Although I though it unlikely I would find scenery more beautiful than I had already seen, on day three I drove north on State Route 215 and turned right on Macedonia Church Road, in search of Lemon Falls. My directory said it was located very close to the road, but also advised “you may have to search for a path through the Rhododendron.” Guided by the sounds of falling water, I pulled over onto a grassy strip on the left side of the road, exactly 0.6 miles after turning onto Macedonia Church Road. The falls were slightly visible through the forest, but there was no discernible path. Finally discovering a slight opening, I pushed through the dense brush and, using tree roots and overhanging branches, shimmied down the cliff to the foot of the falls. The climb back up left me scraped and muddy, but the photos I took were spectacular and justified the trouble.

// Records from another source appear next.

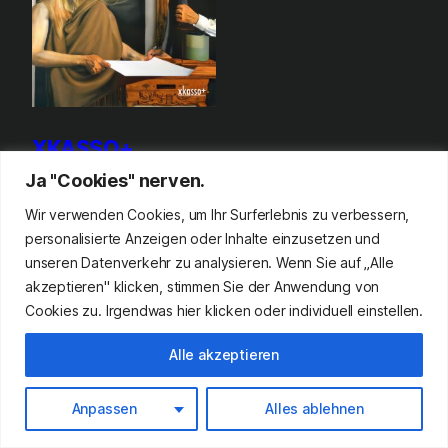
XKASSO+
Ja "Cookies" nerven.
Weiterlesen
Wir verwenden Cookies, um Ihr Surferlebnis zu verbessern,
personalisierte Anzeigen oder Inhalte einzusetzen und
unseren Datenverkehr zu analysieren. Wenn Sie auf „Alle
akzeptieren" klicken, stimmen Sie der Anwendung von
studio
caohom
/
gottfried binder
©
now
Cookies zu. Irgendwas hier klicken oder individuell einstellen.
Alle akzeptieren
Anpassen
Alles ablehnen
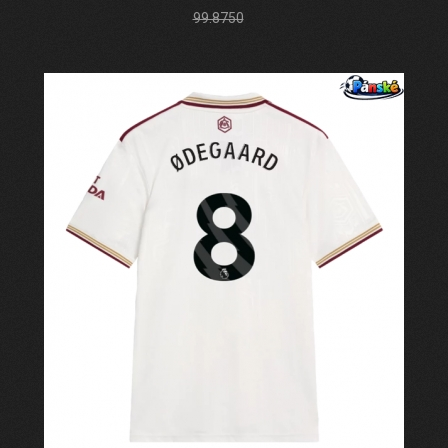
99.8750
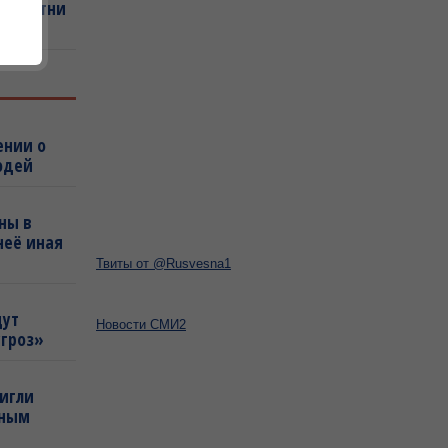
сут сотни
ДЕО)
ении о
юдей
ны в
неё иная
Твиты от @Rusvesna1
щут
Новости СМИ2
угроз»
тигли
нным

Back to SR 215, I turned left and headed up the mountain another 7.8 miles to the Living Waters Ministry Church, pulling over near the rock pile that marks the parking area on the side of the road. A small path led down the bank to a wider trail that branched left and right and followed French Broad River. To the right the path led to twin cataracts: French Broad Falls on the main river and Mill Shoals Falls, which tumbles over jumbled rocks next to an old mill.
Returning to my entry point, I followed the trail downstream toward Bird Rock Falls. The river descended rapidly in this direction, creating dozens of smaller cataracts along the way. Wherever possible, I scrambled down the bank to take photographs. At the end of the trail I ducked through Rhododendron and Laurel to get back to the river and found myself in a sheer-walled canyon of black-streaked rock. Straight ahead, a pencil-thin rivulet wove down the immense rock face; to my right to the long expanse of Bird Rock Falls rushed down the smooth granite river bed. I sat on a sun-warmed flat rock, drinking in the beauty, awed by the magnificence of Mother Nature. These lands are owned by the Ministry, which graciously maintain the trails and encourages free public use.

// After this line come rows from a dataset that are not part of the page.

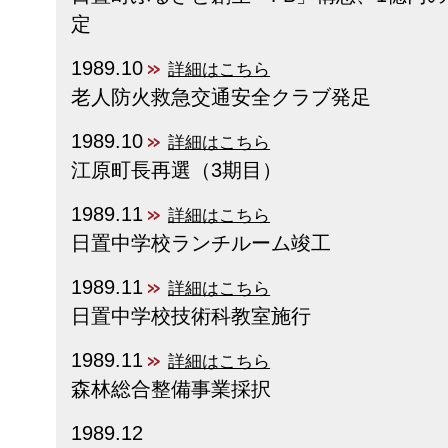
定
1989.10
詳細はこちら
老人防火救急交通安全クラブ発足
1989.10
詳細はこちら
江原町長再選（3期目）
1989.11
詳細はこちら
日置中学校ランチルーム竣工
1989.11
詳細はこちら
日置中学校技術科教室施行
1989.11
詳細はこちら
森林総合整備事業採択
1989.12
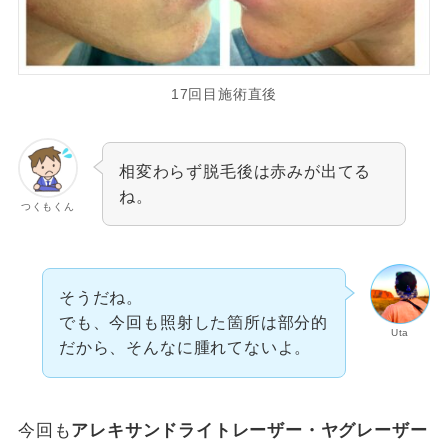
17回目施術直後
相変わらず脱毛後は赤みが出てる
ね。
つくもくん
そうだね。
でも、今回も照射した箇所は部分的
Uta
だから、そんなに腫れてないよ。
今回も
アレキサンドライトレーザー・ヤグレーザー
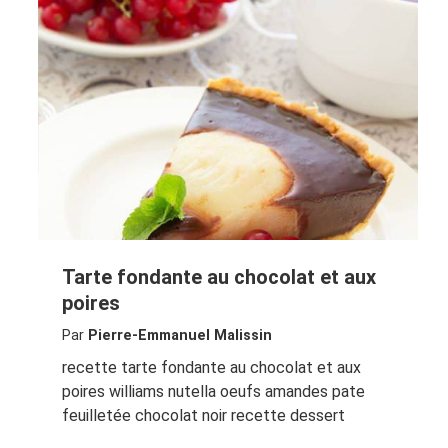
Tarte fondante au chocolat et aux
poires
Par
Pierre-Emmanuel Malissin
recette tarte fondante au chocolat et aux
poires williams nutella oeufs amandes pate
feuilletée chocolat noir recette dessert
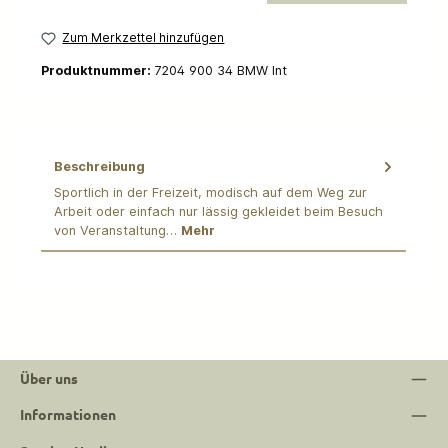
Zum Merkzettel hinzufügen
Produktnummer:
7204 900 34 BMW Int
Beschreibung
Sportlich in der Freizeit, modisch auf dem Weg zur
Arbeit oder einfach nur lässig gekleidet beim Besuch
von Veranstaltung…
Mehr
Über uns
Informationen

Still not satiated, I continued up the mountain, destined for the Summey Cove trailhead. This four-mile round trip trail, rated “more difficult” because it requires a fairly steep climb up a mountain, leads to Courthouse Falls, which falls 45 feet to a large pool in a picturesque cove. A group of young daredevils were jumping off the high cliffs into the pool; these same young men told me I could have driven down FS 140 and walked 1/3 mile to the falls, rather than making the four-mile trek. Groan. Oh well, at least I got my daily exercise.

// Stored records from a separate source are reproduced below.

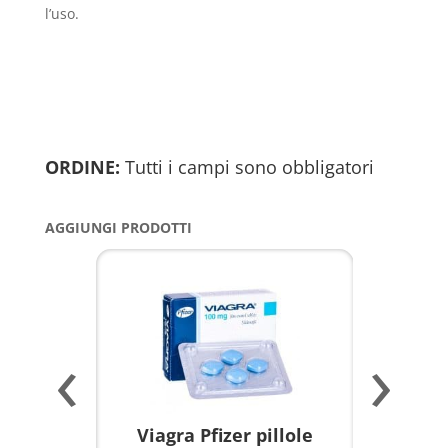
l’uso.
ORDINE:
Tutti i campi sono obbligatori
AGGIUNGI PRODOTTI
‹
›
a per
Viagra Pfizer pillole
KAMAGR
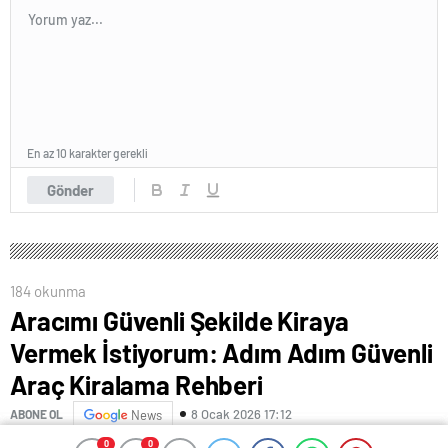
En az 10 karakter gerekli
Gönder
184 okunma
Aracımı Güvenli Şekilde Kiraya
Vermek İstiyorum: Adım Adım Güvenli
Araç Kiralama Rehberi
8 Ocak 2026 17:12
ABONE OL
News
0
0
0
0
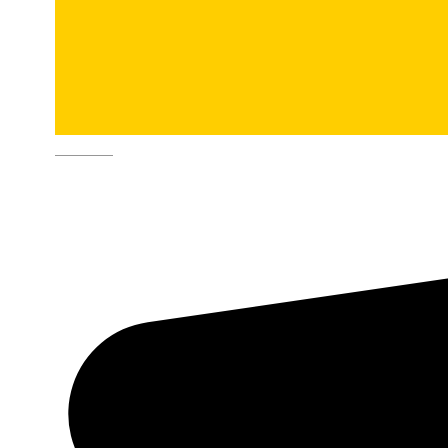
Deutsch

It was early evening by the time I made it back to my car, but I still had one more North Carolina waterfall on my list before I headed out of the State. At Lake Toxaway I pulled off into the parking lot of a restaurant perched on the cliff next to Toxaway Falls, a spillway for the dam that created the lake. Plodding to the bottom of an access road, I snapped a couple of quick photos, too tired to really care how they turned out, and then retired to the restaurant for a well-deserved feast.
Tomorrow I will be in northeast Georgia, where I will visit a few more waterfalls, but the title “Land of Waterfalls” belongs to North Carolina, hands down.